··· Document excerpt

Plaintiff contends that the provisions of the partnership agreement providing for the vesting of his net asset interest constituted an ERISA plan and that he was discharged for the purpose of preventing his attainment of his rights under this plan.
Agreements covering only partners are not "employee benefit plans" governed by ERISA. 29 C.F.R. § 2510.3-3 (1991); see also Robertson v. Alexander Grant & Co., 798 F.2d 868 (5th Cir. 1986) (holding that plan covering only partners is not an ERISA plan), cert. denied, 479 U.S. 1089, 94 L. Ed. 2d 152, 107 S. Ct. 1296 (1987). As Ehrlich concedes, in order to maintain his ERISA action, "as a threshold matter, [he] must be deemed an 'employee' under this federal statute." (Pl.'s Mem. at 6.)
In the November 30 Opinion, this Court stated that the viability of Ehrlich's ERISA claims turned on whether he could prove facts showing that, although a nominal partner, his relationship with the Firm was essentially that of an employee. If he could show such facts, the Firm's plan would cover not only partners, but also at least one employee. The Court expressed doubt regarding whether this claim "could survive a motion for summary judgment." Ehrlich v. Howe, 1992 U.S. Dist. LEXIS 18269, at *10 (S.D.N.Y. Nov. 30, 1992).
The question of what distinguishes a "partner" from an "employee" for ERISA purposes appears to be one of first impression. ERISA defines the term "employee" as "any individual employed by an employer." 29 U.S.C. § 1002(6). The Supreme Court has noted that this "nominal definition . . . is completely circular and explains nothing." Nationwide Mut. Ins. Co. v. Darden, 117 L. Ed. 2d 581, 112 S. Ct. 1344, 1348 (1992).
ERISA is "intended to remedy discriminatory conduct designed to interfere with the attainment of either initial benefits or, for vested employees, additional benefits." Healy v. Axelrod Constr. Co. Defined Benefit Pension Plan & Trust, 787 F. Supp. 838, 845 (N.D. Ill. 1992); see also Dister v. Continental Group, Inc., 859 F.2d 1108, 1111 (2d Cir. 1988) (noting ERISA § 510 is designed to prevent unscrupulous employers from discharging or harassing employees attempting to obtain ERISA rights); Gavalik v. Continental Can Co., 812 F.2d 834, 847 (3d Cir.), cert. denied, 484 U.S. 979, 98 L. Ed. 2d 492, 108 S. Ct. 495 (1987) (noting similarity between § 510 ERISA claims and employment discrimination claims under Title VII).

······
··· Given information

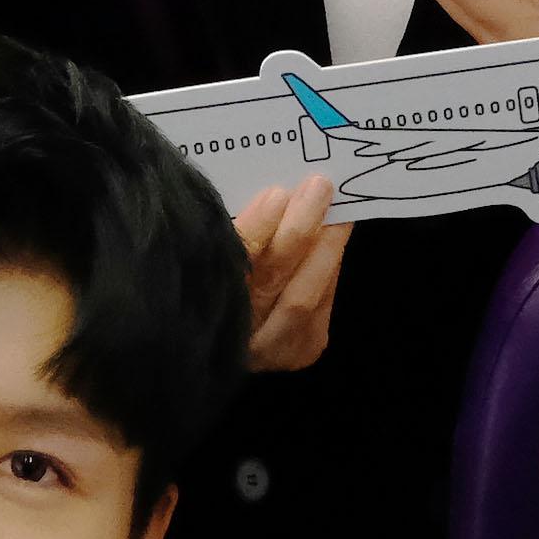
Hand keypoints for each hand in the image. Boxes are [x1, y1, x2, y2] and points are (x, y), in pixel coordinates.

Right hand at [235, 171, 345, 374]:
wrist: (240, 341)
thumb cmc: (222, 281)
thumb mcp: (217, 255)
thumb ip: (235, 233)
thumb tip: (276, 197)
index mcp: (201, 304)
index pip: (230, 264)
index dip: (256, 229)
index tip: (276, 195)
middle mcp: (233, 334)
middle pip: (272, 277)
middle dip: (299, 230)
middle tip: (318, 188)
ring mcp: (270, 349)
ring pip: (303, 294)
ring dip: (324, 247)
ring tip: (336, 210)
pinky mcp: (301, 350)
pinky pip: (322, 301)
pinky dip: (329, 265)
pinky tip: (334, 238)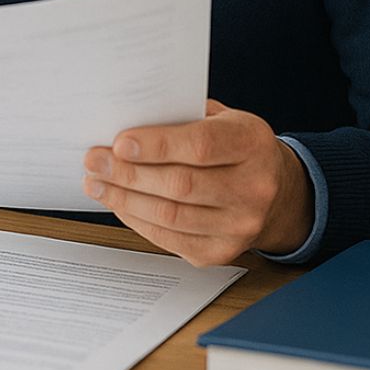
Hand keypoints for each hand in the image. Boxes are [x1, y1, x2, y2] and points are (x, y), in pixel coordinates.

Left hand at [81, 99, 312, 267]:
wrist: (276, 193)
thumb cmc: (235, 147)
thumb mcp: (221, 119)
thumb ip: (181, 117)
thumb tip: (125, 121)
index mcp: (253, 144)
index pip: (201, 147)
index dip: (156, 146)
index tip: (118, 143)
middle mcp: (254, 188)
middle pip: (180, 185)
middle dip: (128, 173)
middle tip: (94, 161)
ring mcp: (240, 226)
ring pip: (170, 216)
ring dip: (124, 199)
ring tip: (96, 183)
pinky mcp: (221, 252)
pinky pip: (168, 238)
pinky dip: (136, 220)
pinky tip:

······

§ Tasks
1. How does ERISA define the term "employee," according to the court opinion?
2. Reproduce the court opinion word for word from "The question of" to "1344, 1348 (1992).".

§ Solutions to the exercise
1. As "any individual employed by an employer."

2.
The question of what distinguishes a "partner" from an "employee" for ERISA purposes appears to be one of first impression. ERISA defines the term "employee" as "any individual employed by an employer." 29 U.S.C. § 1002(6). The Supreme Court has noted that this "nominal definition . . . is completely circular and explains nothing." Nationwide Mut. Ins. Co. v. Darden, 117 L. Ed. 2d 581, 112 S. Ct. 1344, 1348 (1992).